Full recovery may also look different than before the pandemic. HdL’s database indicates that 56 percent of third quarter purchases of general consumer goods were done over the internet, while surveys are finding that half of the responding consumers who discovered new online alternatives during the pandemic expect to continue those habits going forward. This suggests that at least part of the tax shift from brick-and-mortar stores to countywide pools and in-state fulfillment centers will become permanent.

Pandemic accelerates shifts in consumer habits

The pandemic has accelerated shifts in consumer habits that were already taking place and like most changes, presents both challenges and new opportunities. “Touch and feel” shopping is not going away, but retailers see an evolution where store shopping is more leisure- recreational-oriented with smaller stores offering more showrooms and delivery and pickup services. Bad news for cities with malls, but the smaller footprints and lifestyle emphasis also offer opportunities to reinstate downtowns and neighborhood centers as economic and social gathering places.

For agencies without adequate market populations to support high-volume retailers, the growing trend of manufacturers and entrepreneurs with new concepts to bypass stores and sell directly to the consumer through online order desks provides opportunities to generate sales tax through industrial development. Additionally, the pandemic’s disruption of supply chains has accelerated growing dissatisfaction with overseas arrangements and some reshoring will occur that offers opportunities to leverage a city’s existing business base to attract compatible industries.

Chasing volatile sales tax v. more stable economic drivers  

In the long run, having to constantly change economic strategies to capture the ever-evolving ways that sales tax is generated versus a consistent focus on job development, housing, and commercial amenities most appropriate for the community could be a losing proposition. 

As major e-commerce retailers move more of their inventories to in-state distribution centers, the pools will shrink and the consolidation of huge amounts of sales tax into a single point of sale will become more prevalent.
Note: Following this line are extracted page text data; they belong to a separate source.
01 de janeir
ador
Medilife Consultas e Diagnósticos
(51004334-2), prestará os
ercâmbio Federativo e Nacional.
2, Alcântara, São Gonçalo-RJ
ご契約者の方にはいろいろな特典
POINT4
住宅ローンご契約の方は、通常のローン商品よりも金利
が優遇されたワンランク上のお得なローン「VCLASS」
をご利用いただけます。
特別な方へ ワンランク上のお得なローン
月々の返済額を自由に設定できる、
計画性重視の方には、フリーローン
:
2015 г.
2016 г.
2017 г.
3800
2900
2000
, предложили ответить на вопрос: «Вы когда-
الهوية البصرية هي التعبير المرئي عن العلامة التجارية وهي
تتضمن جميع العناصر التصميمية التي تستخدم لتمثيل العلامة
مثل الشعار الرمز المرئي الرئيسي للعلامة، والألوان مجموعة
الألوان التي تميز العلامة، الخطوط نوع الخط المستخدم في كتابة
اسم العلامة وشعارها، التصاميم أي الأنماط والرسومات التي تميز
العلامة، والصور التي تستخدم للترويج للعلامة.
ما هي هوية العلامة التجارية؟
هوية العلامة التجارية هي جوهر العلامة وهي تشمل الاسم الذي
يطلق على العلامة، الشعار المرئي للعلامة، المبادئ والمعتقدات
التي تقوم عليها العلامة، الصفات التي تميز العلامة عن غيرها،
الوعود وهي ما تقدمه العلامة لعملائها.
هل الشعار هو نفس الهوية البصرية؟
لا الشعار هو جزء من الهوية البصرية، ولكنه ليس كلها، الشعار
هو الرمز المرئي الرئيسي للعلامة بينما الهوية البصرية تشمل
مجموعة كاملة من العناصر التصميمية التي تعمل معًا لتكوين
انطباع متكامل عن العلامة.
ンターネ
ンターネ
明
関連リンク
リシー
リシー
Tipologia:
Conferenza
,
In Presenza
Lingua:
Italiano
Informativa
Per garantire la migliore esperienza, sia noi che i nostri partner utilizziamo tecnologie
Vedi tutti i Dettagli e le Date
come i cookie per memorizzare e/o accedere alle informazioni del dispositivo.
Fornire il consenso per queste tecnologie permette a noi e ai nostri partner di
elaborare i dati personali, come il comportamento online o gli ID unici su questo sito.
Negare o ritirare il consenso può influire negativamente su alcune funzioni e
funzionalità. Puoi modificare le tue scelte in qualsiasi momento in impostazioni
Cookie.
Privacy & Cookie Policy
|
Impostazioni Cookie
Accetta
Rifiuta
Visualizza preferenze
The competition to reduce the total amounts of tax revenues available for public services by bidding kickbacks to attract those single points of sale will become more intense. Some of these points are now so large, that an agency could conceivably rebate 100 percent of the revenue and generate its new income by taking a larger share of county-pool revenues, which are distributed as a ratio of each jurisdiction’s contribution to total county sales revenues. 

Previous proposals to convert to destination sourcing to serve the jurisdiction of the buyer that pays the tax rather than the seller, have failed because of the lack of agreement on how to make the shift without harming the agencies that currently benefit and have built their service levels from the existing system.   

One solution might be to create a special tax on large scale distribution operations to reimburse hosting agencies for the extra services and road wear. Another might be to revisit previous reform proposals and consider exchanging part, or all, of the Bradley-Burns one-cent sales and use tax for property tax while leaving the option of also levying a destination-sourced transactions tax for whatever amounts that local voters approve.